Рядом с высоким Потемкиным Шарик казался карликом. Он с любопытством осмотрел Николая Николаевича со всех сторон и глуповато усмехнулся:
— Дядя, достань воробушка! А?
Шарик хихикал, захлебываясь от удовольствия. Жирные щеки его тряслись. Маленькие глазки превратились в узенькие щелочки. Толстый, круглый живот его колыхался под офицерским кителем, не застегнутым на две последние пуговицы.
— Ну, ладно!

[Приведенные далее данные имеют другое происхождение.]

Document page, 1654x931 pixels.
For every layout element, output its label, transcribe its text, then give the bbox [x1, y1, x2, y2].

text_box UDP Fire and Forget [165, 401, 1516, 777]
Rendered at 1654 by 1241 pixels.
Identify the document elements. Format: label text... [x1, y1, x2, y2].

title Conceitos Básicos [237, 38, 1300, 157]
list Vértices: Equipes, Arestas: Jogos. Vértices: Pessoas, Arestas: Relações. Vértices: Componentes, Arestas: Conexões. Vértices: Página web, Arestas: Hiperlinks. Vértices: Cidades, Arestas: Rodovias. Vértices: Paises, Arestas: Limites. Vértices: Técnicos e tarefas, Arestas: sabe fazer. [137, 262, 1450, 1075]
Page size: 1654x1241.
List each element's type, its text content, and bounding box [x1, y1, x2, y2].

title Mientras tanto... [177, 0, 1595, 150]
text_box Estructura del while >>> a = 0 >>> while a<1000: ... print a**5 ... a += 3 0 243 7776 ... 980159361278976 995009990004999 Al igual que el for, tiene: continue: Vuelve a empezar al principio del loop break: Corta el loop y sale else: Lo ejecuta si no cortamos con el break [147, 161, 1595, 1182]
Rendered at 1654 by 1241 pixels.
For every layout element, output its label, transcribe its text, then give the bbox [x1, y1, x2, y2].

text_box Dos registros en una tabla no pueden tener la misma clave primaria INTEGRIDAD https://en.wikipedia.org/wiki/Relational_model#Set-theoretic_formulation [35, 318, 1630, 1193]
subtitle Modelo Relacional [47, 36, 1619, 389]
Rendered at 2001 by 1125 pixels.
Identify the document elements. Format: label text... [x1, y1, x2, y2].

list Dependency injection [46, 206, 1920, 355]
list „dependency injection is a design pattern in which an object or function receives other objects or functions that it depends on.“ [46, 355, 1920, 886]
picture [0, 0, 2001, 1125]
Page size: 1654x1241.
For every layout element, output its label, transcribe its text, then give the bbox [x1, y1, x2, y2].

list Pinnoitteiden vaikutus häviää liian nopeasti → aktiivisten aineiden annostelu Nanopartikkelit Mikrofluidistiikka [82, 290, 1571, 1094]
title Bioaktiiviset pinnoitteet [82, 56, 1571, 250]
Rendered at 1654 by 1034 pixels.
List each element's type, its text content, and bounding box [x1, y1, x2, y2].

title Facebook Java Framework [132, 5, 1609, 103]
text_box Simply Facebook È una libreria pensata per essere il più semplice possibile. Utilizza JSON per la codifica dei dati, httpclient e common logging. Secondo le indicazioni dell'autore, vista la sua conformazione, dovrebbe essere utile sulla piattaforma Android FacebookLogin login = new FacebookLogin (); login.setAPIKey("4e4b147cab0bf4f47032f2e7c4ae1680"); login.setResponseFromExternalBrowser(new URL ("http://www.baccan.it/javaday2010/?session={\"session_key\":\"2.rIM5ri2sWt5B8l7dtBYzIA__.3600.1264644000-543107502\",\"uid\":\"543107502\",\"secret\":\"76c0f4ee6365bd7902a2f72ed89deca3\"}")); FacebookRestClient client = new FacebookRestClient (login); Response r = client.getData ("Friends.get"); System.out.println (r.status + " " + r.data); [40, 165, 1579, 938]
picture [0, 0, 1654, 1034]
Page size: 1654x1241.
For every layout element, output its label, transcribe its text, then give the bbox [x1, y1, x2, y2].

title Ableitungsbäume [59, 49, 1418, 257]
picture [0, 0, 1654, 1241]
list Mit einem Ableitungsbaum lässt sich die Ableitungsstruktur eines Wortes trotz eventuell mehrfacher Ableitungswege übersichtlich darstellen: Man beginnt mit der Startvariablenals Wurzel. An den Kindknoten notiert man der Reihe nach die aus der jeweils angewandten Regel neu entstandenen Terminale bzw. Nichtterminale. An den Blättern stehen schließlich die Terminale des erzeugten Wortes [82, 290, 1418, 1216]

Хватит тебе! Веди, веди! — прикрикнул горбун.
— Айда вперед! — скомандовал Шарик и ловко ударил Николая Николаевича коленкой пониже поясницы.
Быстро скрутив пленнику руки за спину, он спустил его с лестницы и погнал через весь двор к кирпичному амбару.
Потемкин, ощущая удары дулом нагана в спину, бежал не переводя дыхания. У дверей амбара он сообразил, что толстяк бил его не наганом, а огромным ключом. Ему стало одновременно стыдно и радостно.
Шарик отомкнул ржавый замок и, слегка приоткрыв дверь, захихикал:
— Дядя! Хочешь, сливочным мороженым угощу?
Не дожидаясь ответа, он вдруг размахнулся и угостил пленника звонкой оплеухой.
Потемкин съежился от боли и позора и быстро юркнул в открытую широкую дверь.
Два пленника
После яркого солнца прохладная темнота каменного амбара казалась совершенно непроницаемой, Николай Николаевич стоял, закрыв глаза от ужаса. Он боялся пошевелиться и двинуться с места. Ему казалось, что он стоит на краю глубокой ямы, а в ней копошатся змеи, черви и крысы.
— Вы что, тоже в плену у этих бандитов?
Потемкин вздрогнул от неожиданности, услышав тихий, осторожный голос. Присутствие неизвестного человека его обрадовало.
— Да, в плену. Вы здесь один?
— Один.
Глаза постепенно привыкли к темноте. Мрак в амбаре был не полный. Через узкую щелку над дверью проникал свет. Николай Николаевич увидел темную человеческую фигуру, сидевшую на полу, а приблизившись к ней, разглядел даже бороду.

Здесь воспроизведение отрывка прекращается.